● **Brief**
Pick out every line in the records that contains the string "definition" and copy each of those lines in full.

....................

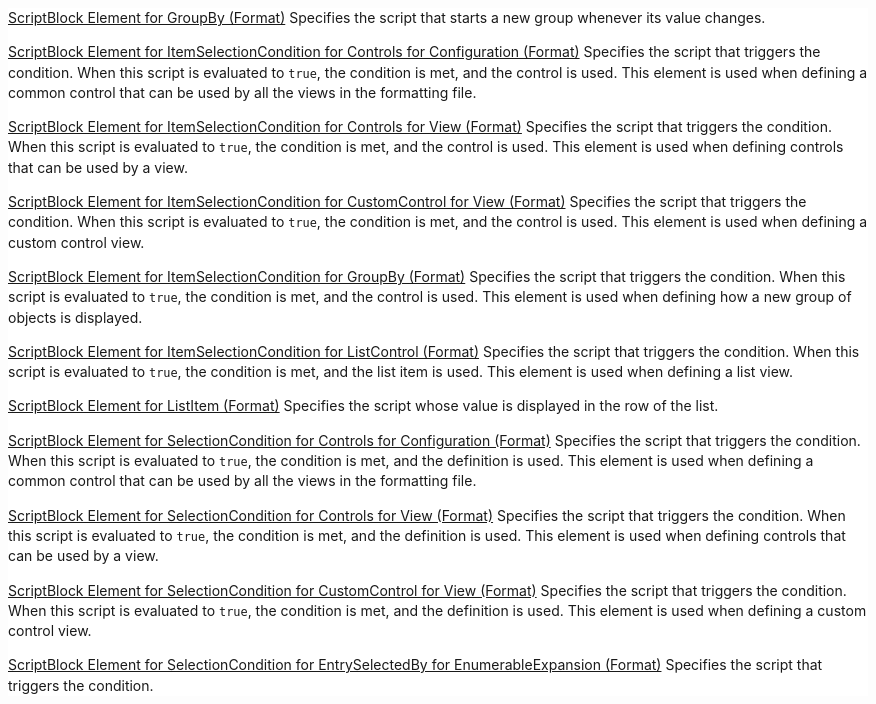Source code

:  [ScriptBlock Element for GroupBy (Format)](./scriptblock-element-for-groupby-format.md)
 Specifies the script that starts a new group whenever its value changes.

 [ScriptBlock Element for ItemSelectionCondition for Controls for Configuration (Format)](./scriptblock-element-for-itemseclectioncondition-for-controls-for-configuration-format.md)
 Specifies the script that triggers the condition. When this script is evaluated to `true`, the condition is met, and the control is used. This element is used when defining a common control that can be used by all the views in the formatting file.

 [ScriptBlock Element for ItemSelectionCondition for Controls for View (Format)](./scriptblock-element-for-itemselectioncondition-for-controls-for-view-format.md)
 Specifies the script that triggers the condition. When this script is evaluated to `true`, the condition is met, and the control is used. This element is used when defining controls that can be used by a view.

 [ScriptBlock Element for ItemSelectionCondition for CustomControl for View (Format)](./scriptblock-element-for-itemselectioncondition-for-customcontrol-for-view-format.md)
 Specifies the script that triggers the condition. When this script is evaluated to `true`, the condition is met, and the control is used. This element is used when defining a custom control view.

 [ScriptBlock Element for ItemSelectionCondition for GroupBy (Format)](./scriptblock-element-for-itemselectioncondition-for-groupby-format.md)
 Specifies the script that triggers the condition. When this script is evaluated to `true`, the condition is met, and the control is used. This element is used when defining how a new group of objects is displayed.

 [ScriptBlock Element for ItemSelectionCondition for ListControl  (Format)](./scriptblock-element-for-itemselectioncondition-for-listcontrol-format.md)
 Specifies the script that triggers the condition. When this script is evaluated to `true`, the condition is met, and the list item is used. This element is used when defining a list view.

 [ScriptBlock Element for ListItem (Format)](./scriptblock-element-for-listitem-for-listcontrol-format.md)
 Specifies the script whose value is displayed in the row of the list.

 [ScriptBlock Element for SelectionCondition for Controls for Configuration (Format)](./scriptblock-element-for-selectioncondition-for-controls-for-configuration-format.md)
 Specifies the script that triggers the condition. When this script is evaluated to `true`, the condition is met, and the definition is used. This element is used when defining a common control that can be used by all the views in the formatting file.

 [ScriptBlock Element for SelectionCondition for Controls for View (Format)](./scriptblock-element-for-selectioncondition-for-controls-for-view-format.md)
 Specifies the script that triggers the condition. When this script is evaluated to `true`, the condition is met, and the definition is used. This element is used when defining controls that can be used by a view.

 [ScriptBlock Element for SelectionCondition for CustomControl for View (Format)](./scriptblock-element-for-selectioncondition-for-customcontrol-for-view-format.md)
 Specifies the script that triggers the condition. When this script is evaluated to `true`, the condition is met, and the definition is used. This element is used when defining a custom control view.

 [ScriptBlock Element for SelectionCondition for EntrySelectedBy for EnumerableExpansion (Format)](./scriptblock-element-for-selectioncondition-for-entryselectedby-for-enumerableexpansion-format.md)
 Specifies the script that triggers the condition.
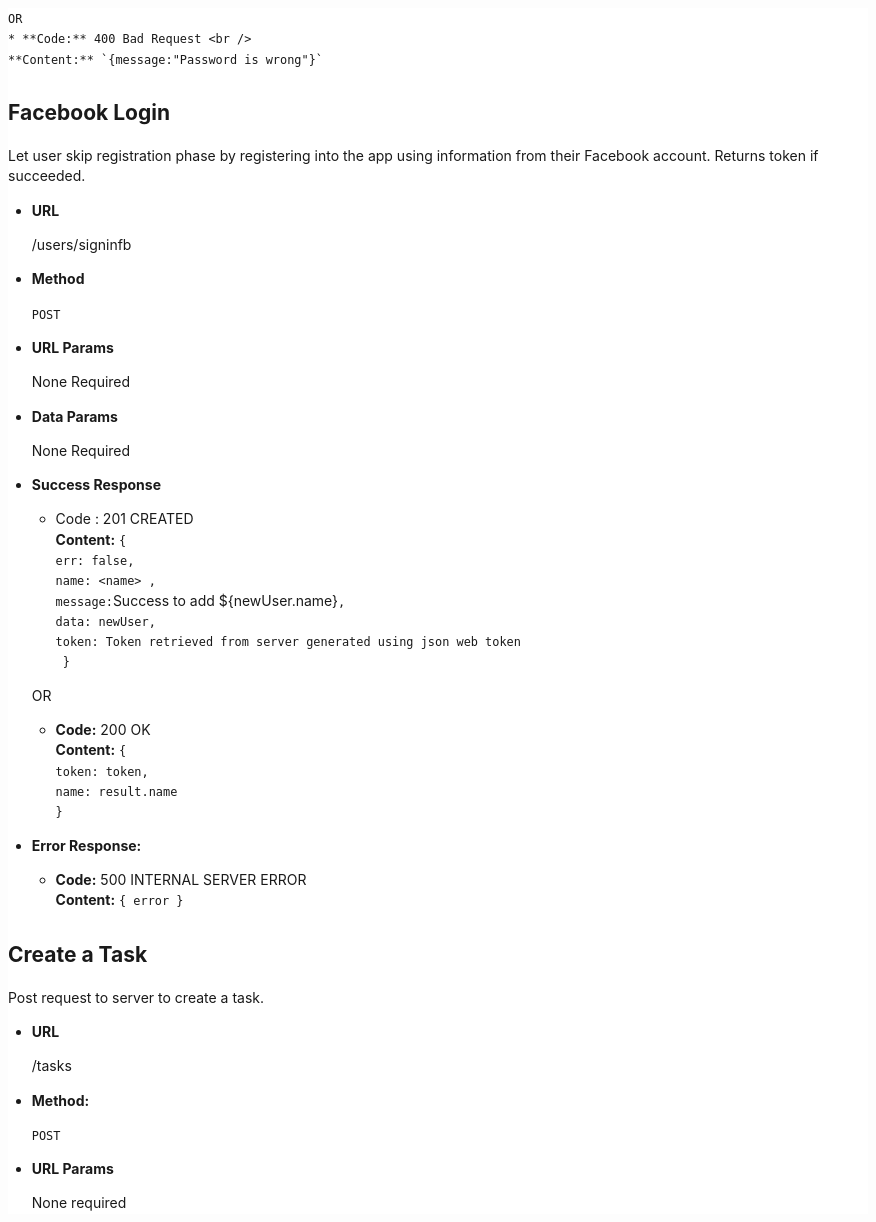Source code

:    OR
    * **Code:** 400 Bad Request <br />
    **Content:** `{message:"Password is wrong"}`



**Facebook Login**
----

Let user skip registration phase by registering into the app using information from their Facebook account. Returns token if succeeded.

* **URL**

   /users/signinfb 

* **Method**
  
  `POST`

* **URL Params**

    None Required

* **Data Params**

    None Required

* **Success Response**

    * Code : 201 CREATED<br/>
    **Content:** `{ `<br/>`err: false, `<br/>`name: <name> ,`<br/>` message: `Success to add ${newUser.name}`,`<br/>`
    data: newUser, `<br/>`token: Token retrieved from server generated using json web token`<br/>`
    }`

    OR
    * **Code:** 200 OK <br />
    **Content:** `{`<br/>`token: token, `<br/>`name: result.name`<br/>`}`


* **Error Response:**
   * **Code:** 500 INTERNAL SERVER ERROR <br />
    **Content:** `{ error }`



**Create a Task**
----

  Post request to server to create a task.

 * **URL**

    /tasks

 * **Method:**

    `POST`

 * **URL Params**

    None required
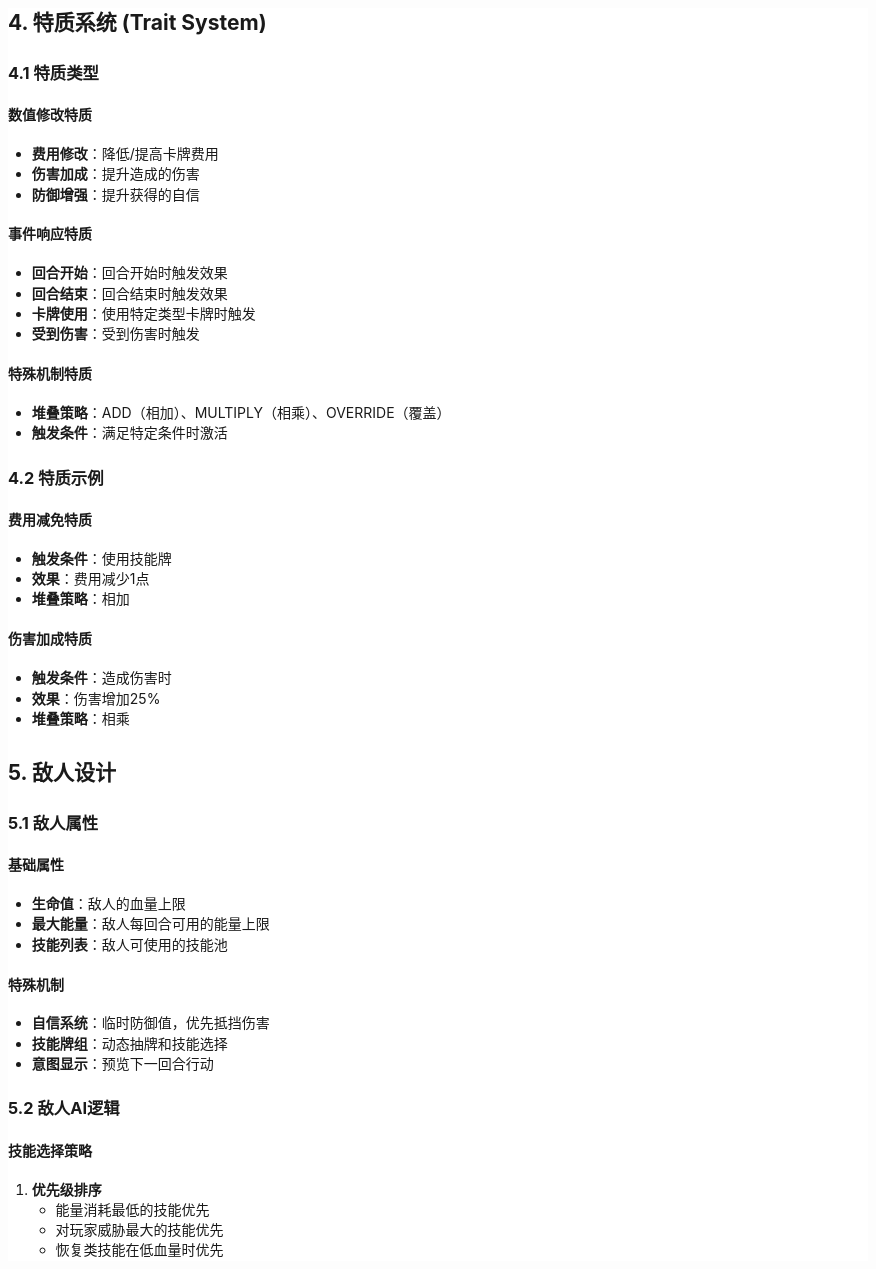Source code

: ## 4. 特质系统 (Trait System)

### 4.1 特质类型

#### 数值修改特质
- **费用修改**：降低/提高卡牌费用
- **伤害加成**：提升造成的伤害
- **防御增强**：提升获得的自信

#### 事件响应特质
- **回合开始**：回合开始时触发效果
- **回合结束**：回合结束时触发效果
- **卡牌使用**：使用特定类型卡牌时触发
- **受到伤害**：受到伤害时触发

#### 特殊机制特质
- **堆叠策略**：ADD（相加）、MULTIPLY（相乘）、OVERRIDE（覆盖）
- **触发条件**：满足特定条件时激活

### 4.2 特质示例

#### 费用减免特质
- **触发条件**：使用技能牌
- **效果**：费用减少1点
- **堆叠策略**：相加

#### 伤害加成特质
- **触发条件**：造成伤害时
- **效果**：伤害增加25%
- **堆叠策略**：相乘

## 5. 敌人设计

### 5.1 敌人属性

#### 基础属性
- **生命值**：敌人的血量上限
- **最大能量**：敌人每回合可用的能量上限
- **技能列表**：敌人可使用的技能池

#### 特殊机制
- **自信系统**：临时防御值，优先抵挡伤害
- **技能牌组**：动态抽牌和技能选择
- **意图显示**：预览下一回合行动

### 5.2 敌人AI逻辑

#### 技能选择策略
1. **优先级排序**
   - 能量消耗最低的技能优先
   - 对玩家威胁最大的技能优先
   - 恢复类技能在低血量时优先
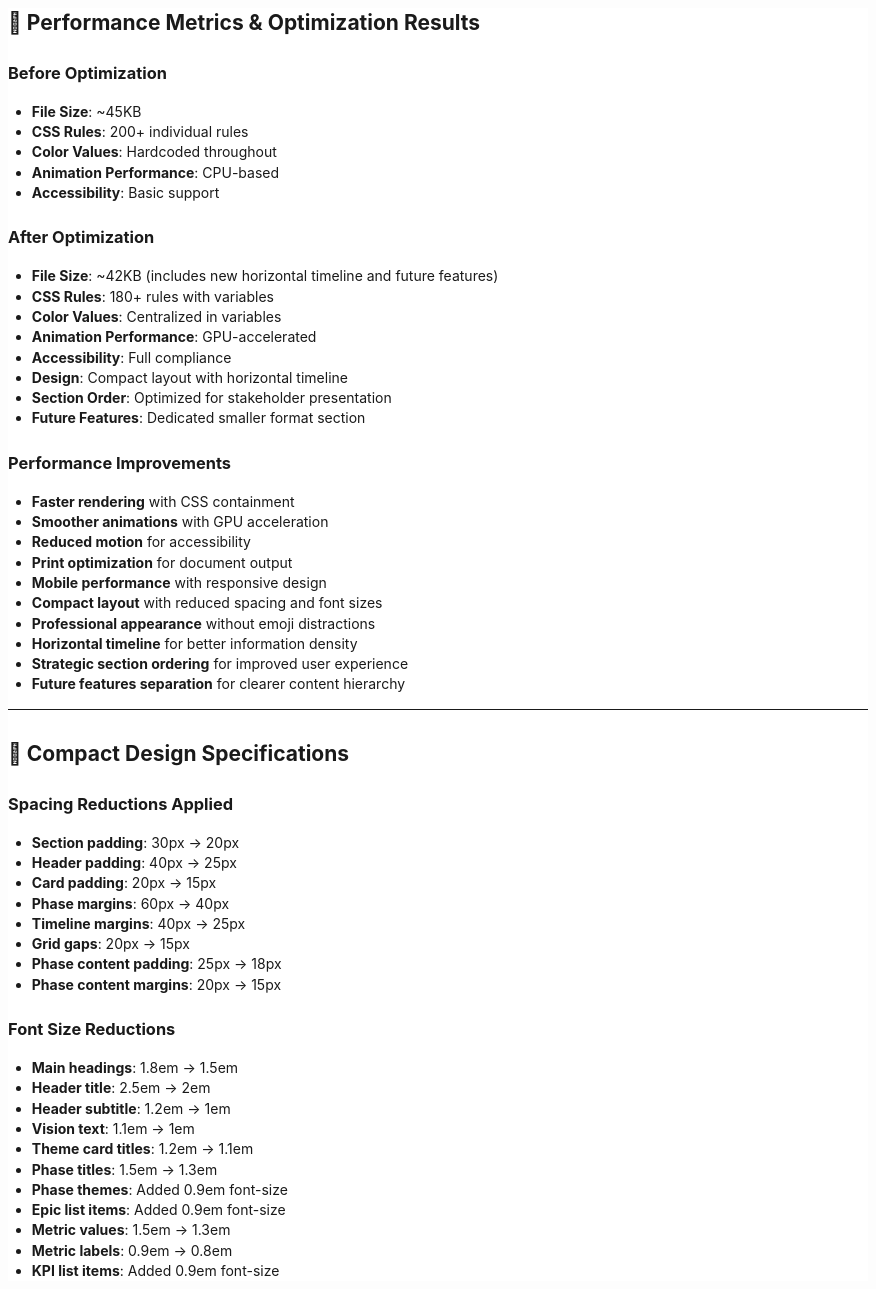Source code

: 
## 🚀 **Performance Metrics & Optimization Results**

### **Before Optimization**
- **File Size**: ~45KB
- **CSS Rules**: 200+ individual rules
- **Color Values**: Hardcoded throughout
- **Animation Performance**: CPU-based
- **Accessibility**: Basic support

### **After Optimization**
- **File Size**: ~42KB (includes new horizontal timeline and future features)
- **CSS Rules**: 180+ rules with variables
- **Color Values**: Centralized in variables
- **Animation Performance**: GPU-accelerated
- **Accessibility**: Full compliance
- **Design**: Compact layout with horizontal timeline
- **Section Order**: Optimized for stakeholder presentation
- **Future Features**: Dedicated smaller format section

### **Performance Improvements**
- **Faster rendering** with CSS containment
- **Smoother animations** with GPU acceleration
- **Reduced motion** for accessibility
- **Print optimization** for document output
- **Mobile performance** with responsive design
- **Compact layout** with reduced spacing and font sizes
- **Professional appearance** without emoji distractions
- **Horizontal timeline** for better information density
- **Strategic section ordering** for improved user experience
- **Future features separation** for clearer content hierarchy

---

## 📐 **Compact Design Specifications**

### **Spacing Reductions Applied**
- **Section padding**: 30px → 20px
- **Header padding**: 40px → 25px
- **Card padding**: 20px → 15px
- **Phase margins**: 60px → 40px
- **Timeline margins**: 40px → 25px
- **Grid gaps**: 20px → 15px
- **Phase content padding**: 25px → 18px
- **Phase content margins**: 20px → 15px

### **Font Size Reductions**
- **Main headings**: 1.8em → 1.5em
- **Header title**: 2.5em → 2em
- **Header subtitle**: 1.2em → 1em
- **Vision text**: 1.1em → 1em
- **Theme card titles**: 1.2em → 1.1em
- **Phase titles**: 1.5em → 1.3em
- **Phase themes**: Added 0.9em font-size
- **Epic list items**: Added 0.9em font-size
- **Metric values**: 1.5em → 1.3em
- **Metric labels**: 0.9em → 0.8em
- **KPI list items**: Added 0.9em font-size
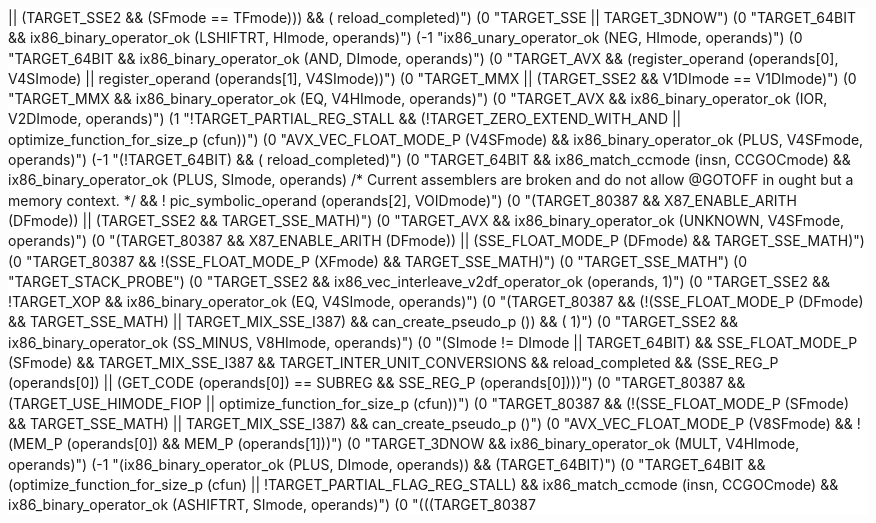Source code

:    || (TARGET_SSE2 && (SFmode == TFmode))) && ( reload_completed)")
  (0 "TARGET_SSE || TARGET_3DNOW")
  (0 "TARGET_64BIT && ix86_binary_operator_ok (LSHIFTRT, HImode, operands)")
  (-1 "ix86_unary_operator_ok (NEG, HImode, operands)")
  (0 "TARGET_64BIT && ix86_binary_operator_ok (AND, DImode, operands)")
  (0 "TARGET_AVX
   && (register_operand (operands[0], V4SImode)
       || register_operand (operands[1], V4SImode))")
  (0 "TARGET_MMX || (TARGET_SSE2 && V1DImode == V1DImode)")
  (0 "TARGET_MMX && ix86_binary_operator_ok (EQ, V4HImode, operands)")
  (0 "TARGET_AVX
   && ix86_binary_operator_ok (IOR, V2DImode, operands)")
  (1 "!TARGET_PARTIAL_REG_STALL
   && (!TARGET_ZERO_EXTEND_WITH_AND || optimize_function_for_size_p (cfun))")
  (0 "AVX_VEC_FLOAT_MODE_P (V4SFmode)
   && ix86_binary_operator_ok (PLUS, V4SFmode, operands)")
  (-1 "(!TARGET_64BIT) && ( reload_completed)")
  (0 "TARGET_64BIT && ix86_match_ccmode (insn, CCGOCmode)
   && ix86_binary_operator_ok (PLUS, SImode, operands)
   /* Current assemblers are broken and do not allow @GOTOFF in
      ought but a memory context.  */
   && ! pic_symbolic_operand (operands[2], VOIDmode)")
  (0 "(TARGET_80387 && X87_ENABLE_ARITH (DFmode))
    || (TARGET_SSE2 && TARGET_SSE_MATH)")
  (0 "TARGET_AVX && ix86_binary_operator_ok (UNKNOWN, V4SFmode, operands)")
  (0 "(TARGET_80387 && X87_ENABLE_ARITH (DFmode))
    || (SSE_FLOAT_MODE_P (DFmode) && TARGET_SSE_MATH)")
  (0 "TARGET_80387 && !(SSE_FLOAT_MODE_P (XFmode) && TARGET_SSE_MATH)")
  (0 "TARGET_SSE_MATH")
  (0 "TARGET_STACK_PROBE")
  (0 "TARGET_SSE2 && ix86_vec_interleave_v2df_operator_ok (operands, 1)")
  (0 "TARGET_SSE2 && !TARGET_XOP
   && ix86_binary_operator_ok (EQ, V4SImode, operands)")
  (0 "(TARGET_80387
   && (!(SSE_FLOAT_MODE_P (DFmode) && TARGET_SSE_MATH)
       || TARGET_MIX_SSE_I387)
   && can_create_pseudo_p ()) && ( 1)")
  (0 "TARGET_SSE2 && ix86_binary_operator_ok (SS_MINUS, V8HImode, operands)")
  (0 "(SImode != DImode || TARGET_64BIT)
   && SSE_FLOAT_MODE_P (SFmode) && TARGET_MIX_SSE_I387
   && TARGET_INTER_UNIT_CONVERSIONS
   && reload_completed
   && (SSE_REG_P (operands[0])
       || (GET_CODE (operands[0]) == SUBREG
	   && SSE_REG_P (operands[0])))")
  (0 "TARGET_80387 && (TARGET_USE_HIMODE_FIOP || optimize_function_for_size_p (cfun))")
  (0 "TARGET_80387
   && (!(SSE_FLOAT_MODE_P (SFmode) && TARGET_SSE_MATH)
       || TARGET_MIX_SSE_I387)
   && can_create_pseudo_p ()")
  (0 "AVX_VEC_FLOAT_MODE_P (V8SFmode)
   && !(MEM_P (operands[0]) && MEM_P (operands[1]))")
  (0 "TARGET_3DNOW && ix86_binary_operator_ok (MULT, V4HImode, operands)")
  (-1 "(ix86_binary_operator_ok (PLUS, DImode, operands)) && (TARGET_64BIT)")
  (0 "TARGET_64BIT
   && (optimize_function_for_size_p (cfun) || !TARGET_PARTIAL_FLAG_REG_STALL)
   && ix86_match_ccmode (insn, CCGOCmode)
   && ix86_binary_operator_ok (ASHIFTRT, SImode, operands)")
  (0 "(((TARGET_80387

....................

● **Response area**
 Specifies the script that triggers the condition. When this script is evaluated to `true`, the condition is met, and the definition is used. This element is used when defining a common control that can be used by all the views in the formatting file.
 Specifies the script that triggers the condition. When this script is evaluated to `true`, the condition is met, and the definition is used. This element is used when defining controls that can be used by a view.
 Specifies the script that triggers the condition. When this script is evaluated to `true`, the condition is met, and the definition is used. This element is used when defining a custom control view.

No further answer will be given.